Page 2 of the attached form for making the election should be filed with any election made in connection with the exercise of an Incentive Option.


1 Generally, a disposition of shares purchased under an Incentive Option includes any transfer of legal title, including a transfer by sale, exchange or gift, but does not include a transfer to the Optionee’s spouse, a transfer into joint ownership with right of survivorship if Optionee remains one of the joint owners, a pledge, a transfer by bequest or inheritance or certain tax-free exchanges permitted under the Code.
 
Appendix B-5-II-1

 
SECTION 83(b) ELECTION
 
This statement is being made under Section 83(b) of the Internal Revenue Code, pursuant to Treas. Reg. Section 1.83-2.
 
(1)
The taxpayer who performed the services is:
 
 
Name:
 
Address:
 
Taxpayer Ident. No.:
 
(2)
The property with respect to which the election is being made is _____________ shares of the common stock of Fuqi International, Inc.
 
(3)
The property was issued on ______________, _____.
 
(4)
The taxable year in which the election is being made is the calendar year _____.
 
(5)
The property is subject to a repurchase right pursuant to which the issuer has the right to acquire the property at the fair market value per share, if for any reason taxpayer’s service with the issuer terminates. [The issuer’s repurchase right will lapse in a series of annual and monthly installments over a four (4)-year period ending on ___________, 20__.]
 
(6)
The fair market value at the time of transfer (determined without regard to any restriction other than a restriction which by its terms will never lapse) is $__________per share.
 
(7)
The amount paid for such property is $___________ per share.
 
(8)
A copy of this statement was furnished to Fuqi International, Inc. for whom taxpayer rendered the services underlying the transfer of property.
 
(9)
This statement is executed on _________________, ______.
 
 
 

Spouse (if any)

Taxpayer

This election must be filed with the Internal Revenue Service Center with which taxpayer files his or her Federal income tax returns and must be made within thirty (30) days after the execution date of the Stock Purchase Agreement. This filing should be made by registered or certified mail, return receipt requested. Optionee must retain two (2) copies of the completed form for filing with his or her Federal and state tax returns for the current tax year and an additional copy for his or her records.
 


The property described in the above Section 83(b) election is comprised of shares of common stock acquired pursuant to the exercise of an incentive stock option under Section 422 of the Internal Revenue Code (the “Code”). Accordingly, it is the intent of the Taxpayer to utilize this election to achieve the following tax results:
 
1. One purpose of this election is to have the alternative minimum taxable income attributable to the purchased shares measured by the amount by which the fair market value of such shares at the time of their transfer to the Taxpayer exceeds the purchase price paid for the shares. In the absence of this election, such alternative minimum taxable income would be measured by the spread between the fair market value of the purchased shares and the purchase price which exists on the various lapse dates in effect for the forfeiture restrictions applicable to such shares.
────────────────────────────────────────
▸ Given request 1
Rewrite the entries from their start through the line containing "rotate and perspective: rotation -4.86°, automatic", replacing "developed" with "processed" and changing nothing else. Leave the pictures out.
────────────────────────────────────────
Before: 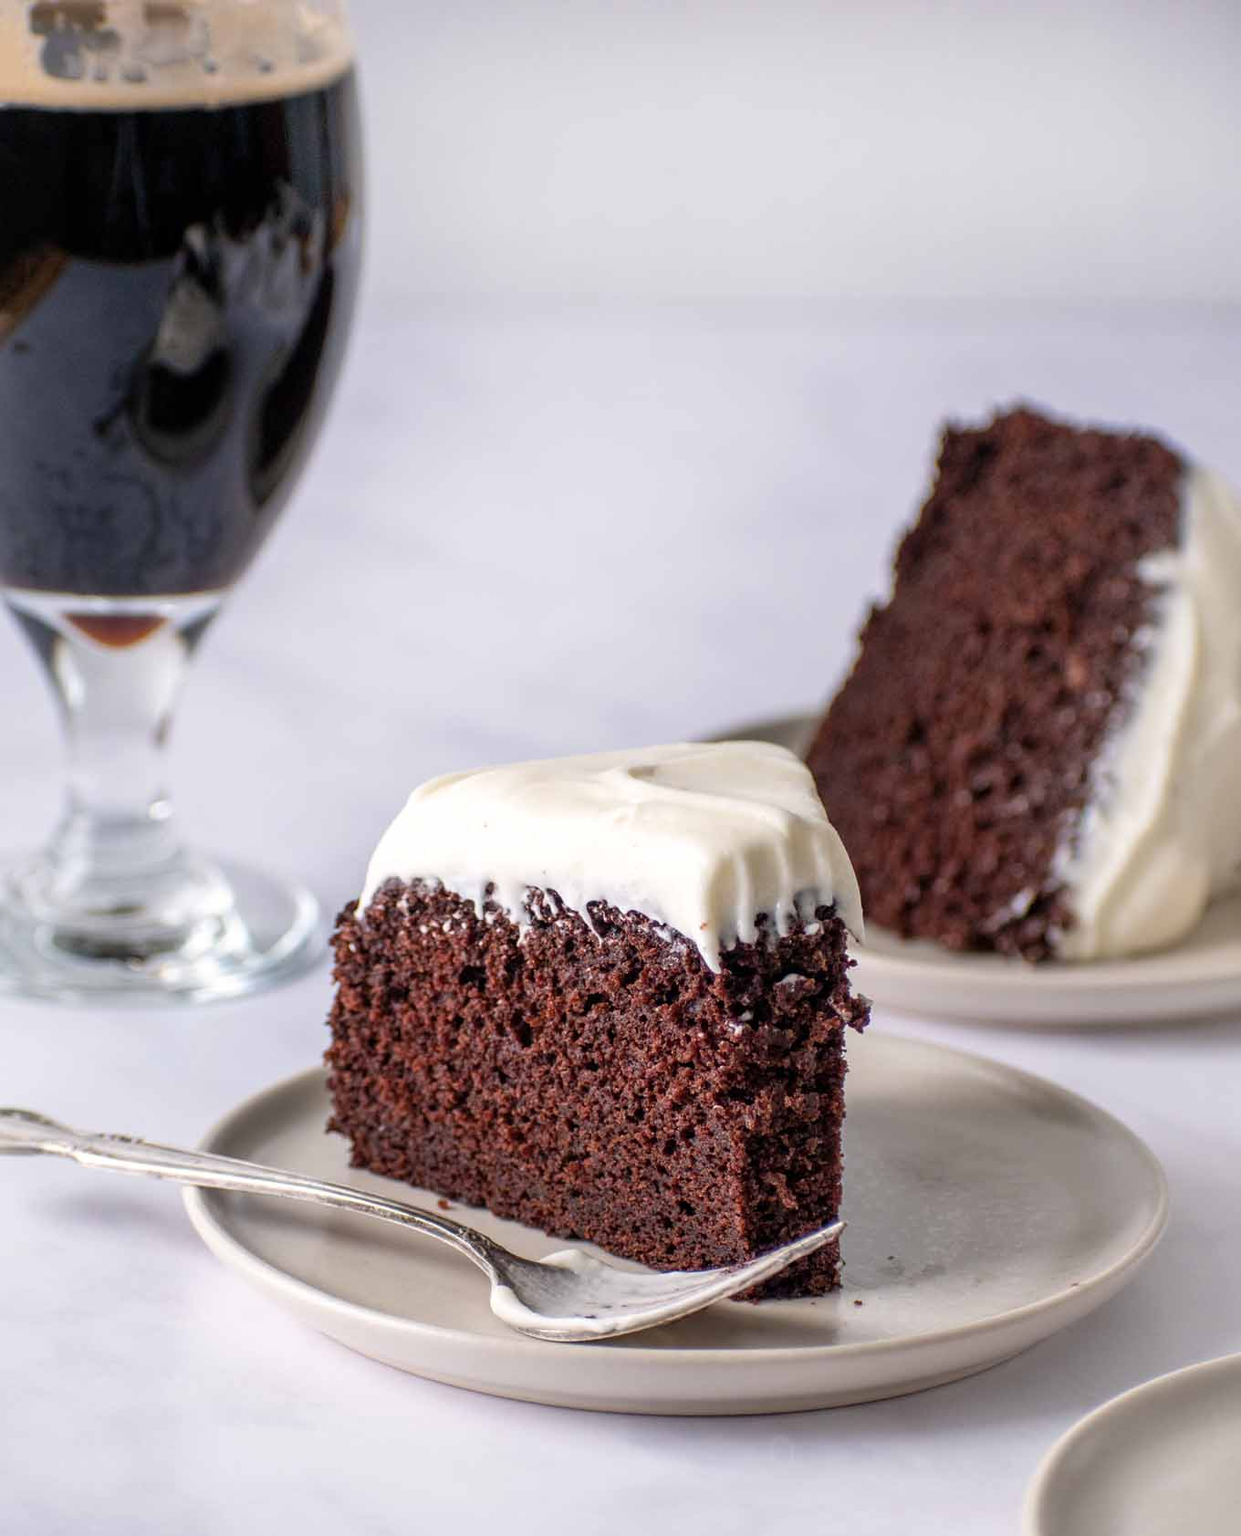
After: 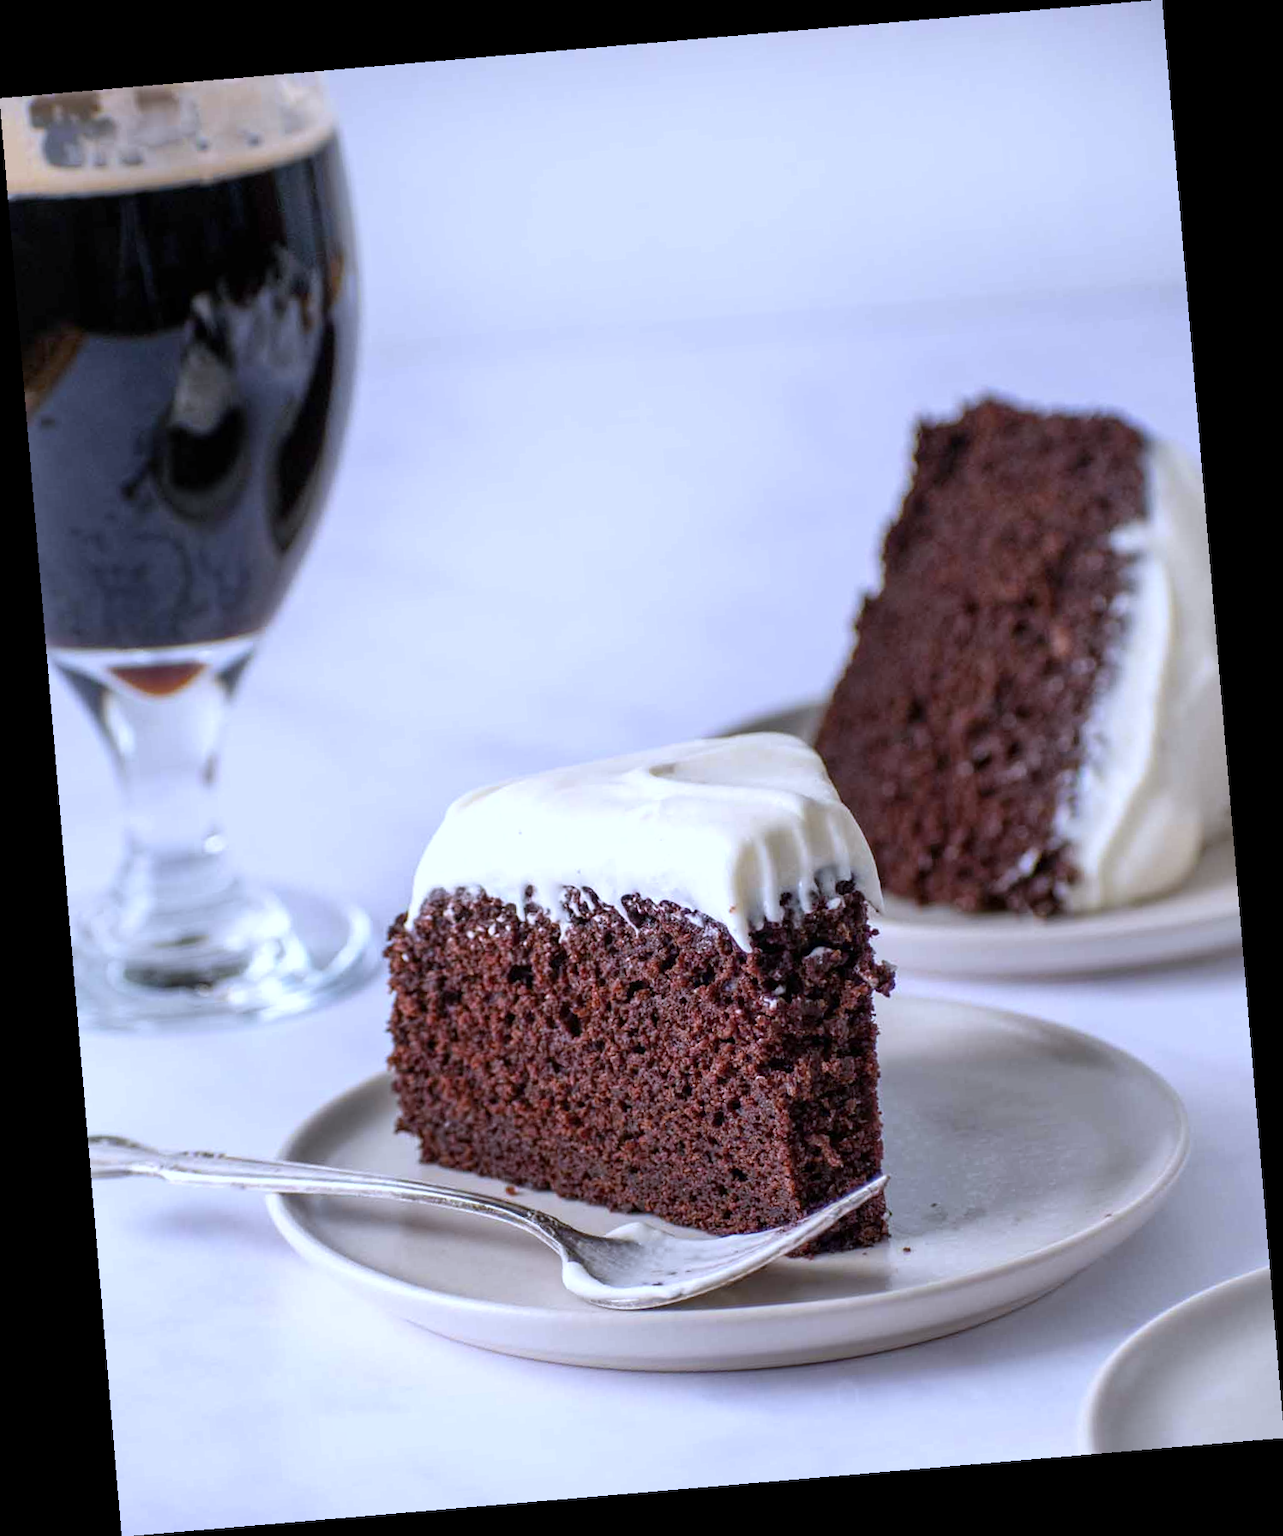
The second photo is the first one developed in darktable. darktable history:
white balance: red 0.948, green 1.02, blue 1.176
rotate and perspective: rotation -4.86°, automatic cropping off
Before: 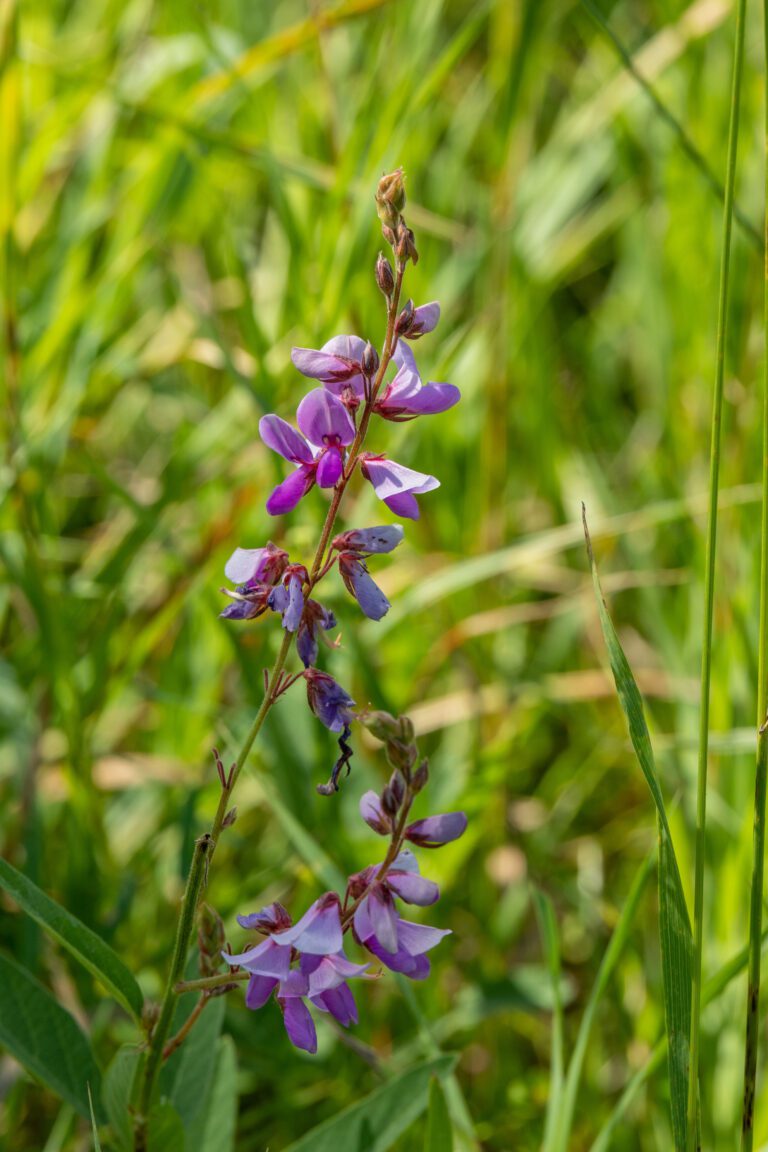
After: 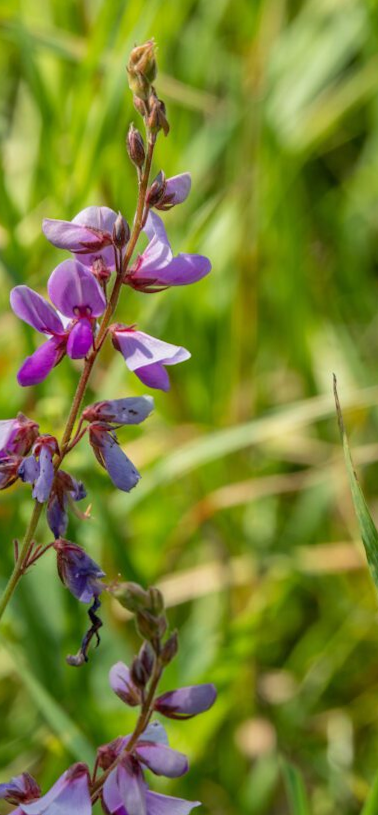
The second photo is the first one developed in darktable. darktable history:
rotate and perspective: rotation 0.192°, lens shift (horizontal) -0.015, crop left 0.005, crop right 0.996, crop top 0.006, crop bottom 0.99
crop: left 32.075%, top 10.976%, right 18.355%, bottom 17.596%
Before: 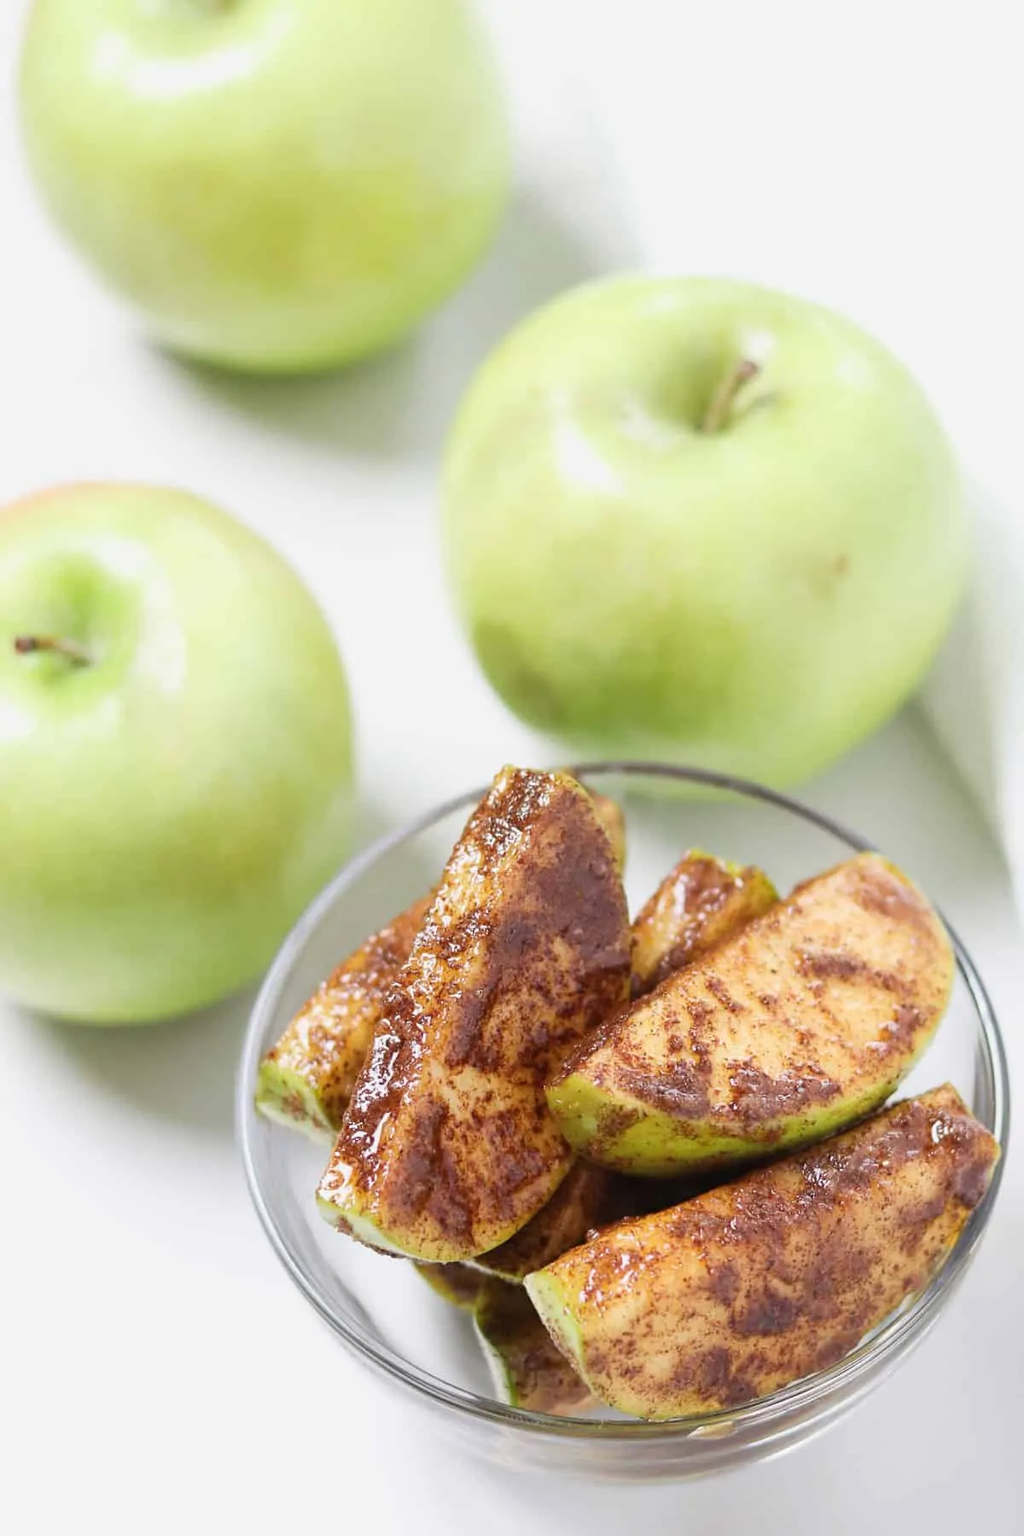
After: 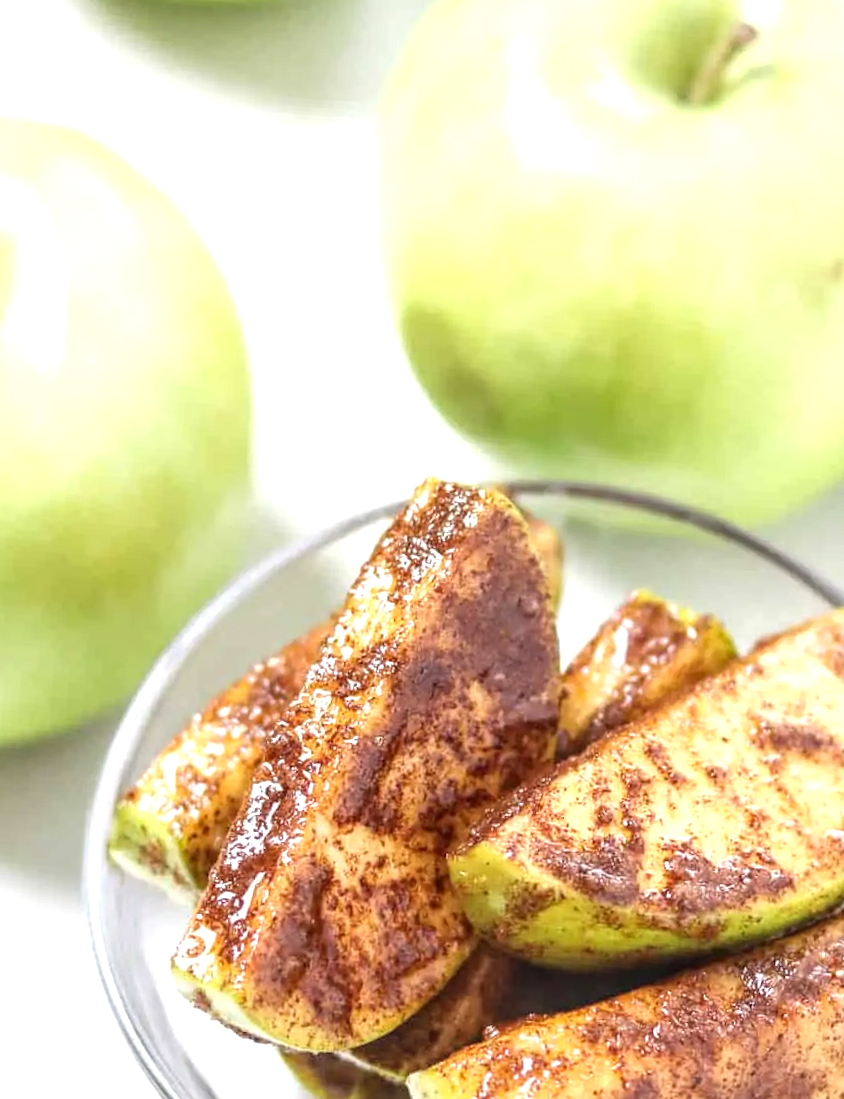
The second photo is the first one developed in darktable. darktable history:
crop and rotate: angle -4.1°, left 9.893%, top 20.604%, right 12.401%, bottom 11.925%
local contrast: highlights 5%, shadows 5%, detail 134%
exposure: exposure 0.632 EV, compensate highlight preservation false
────────────────────────────────────────
▸ Given request 2
According to the Section 83(b) election text, what is the stated purpose of the election regarding alternative minimum taxable income, and how would that income be measured without it?

▸ Finished answer 1
Before: 
After: 
The second photo is the first one processed in darktable. darktable history:
white balance: red 0.948, green 1.02, blue 1.176
rotate and perspective: rotation -4.86°, automatic cropping off

▸ Finished answer 2
The election is meant to have the alternative minimum taxable income from the purchased shares measured by the amount by which their fair market value at the time of transfer to the Taxpayer exceeds the purchase price paid. Without the election, that income would be measured by the spread between the fair market value and the purchase price on the various lapse dates of the forfeiture restrictions on the shares.